V. CONCLUSION: A CRITIQUE OF PURE ROMANTIC ANTI-CAPITALISM
The hope to realize capitalism by drawing on History 2s or remnants is clearly a form of romantic capitalism, because it posits resistance to capitalism without grounding this impulse in contradictory social relations and dynamics. In this sense, one could say that I have proposed a critique of pure romantic capitalism. But when the critique of romantic anticapitalism goes to an extreme, we become incapable of imagining a future beyond capitalism. In this context, romantic anti-capitalism, and Löwy’s discussion in particular, might have something to offer.102
In addition to the above philosophical reasoning, there are structural reasons to attempt a synthesis of romantic anti-capitalism with more concrete visions of politics and analysis. In particular, the temporal dynamic of capitalism toward greater levels of productivity does not imply a homogeneous world of capitalism.

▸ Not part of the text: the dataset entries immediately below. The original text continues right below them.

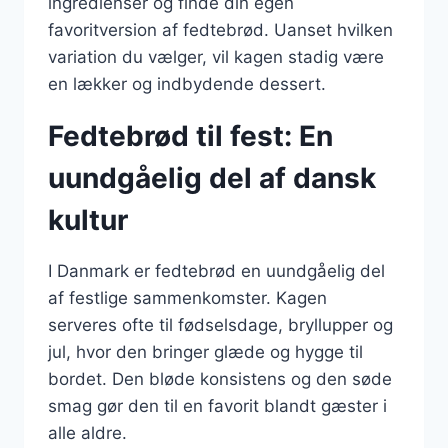
ingredienser og finde din egen
favoritversion af fedtebrød. Uanset hvilken
variation du vælger, vil kagen stadig være
en lækker og indbydende dessert.
Fedtebrød til fest: En
uundgåelig del af dansk
kultur
I Danmark er fedtebrød en uundgåelig del
af festlige sammenkomster. Kagen
serveres ofte til fødselsdage, bryllupper og
jul, hvor den bringer glæde og hygge til
bordet. Den bløde konsistens og den søde
smag gør den til en favorit blandt gæster i
alle aldre.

On the contrary, as Alex Callinicos points out, socially necessary labor time is radically different in various regions of the world, and this difference is structurally reproduced.103
In this context, scholars such as Vijay Prashad have documented the struggles in the peripheries of global capitalism, such as the Chiapas and other movements in Latin America, Asia, and Africa, which entail “local resistance against transnational firms.”104 David McNally sympathetically examines worker movements in various societies on the periphery of capitalism, especially those in Latin America.105 The immediate goals of these movements are often not something in the distant future, such as a postcapitalist society, but connected to subsistence and land relations. Hence it would be inaccurate to claim that such forms of peasant and worker resistance directly point beyond capitalism. However, perhaps the inspiration that we can continue to take from Maoism is the attempt to connect these issues of the everyday, which at some level are confronting global capitalism, to the hope and practices for a world beyond capitalism. The revolutions of the twentieth century were clearly faced with such a question, and it was clear to most socialists that the various movements on the periphery would not succeed without some attempt to create alliances with “movements concerned with workers” both in their own region and elsewhere.

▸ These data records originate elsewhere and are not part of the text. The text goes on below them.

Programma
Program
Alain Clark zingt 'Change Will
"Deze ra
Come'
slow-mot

However, there is often mutual hostility between leaders of peasant movements and more mainstream communist parties, such as we see in the contemporary Maoist movement in India.106 Such examples show that, even in one nation, it is difficult to unite movements closer to History 1 (mainstream Communist parties) and those that to different degrees resist aspects of the Enlightenment. At a global level, the spatial dynamics of capital and the state make transnational unity more difficult, especially for the lower classes, whose mobility is more restricted. For such a unity to begin and for it to move in a direction beyond existing paradigms of social democracy, we must transcend narrow perceptions of identity and interest. While one cannot be optimistic today about the future of socialist movements, we can hope that Mao will be correct when he said in 1945: “The path has many twists and turns, but the future is bright.”107 The twentieth century has already proved the first part of this statement true, perhaps for reasons that Mao could not have realized. Although theory perhaps cannot completely outline a practice to create a brighter future, it could inspire political practice by showing how the contradictions of capitalism make a better future possible.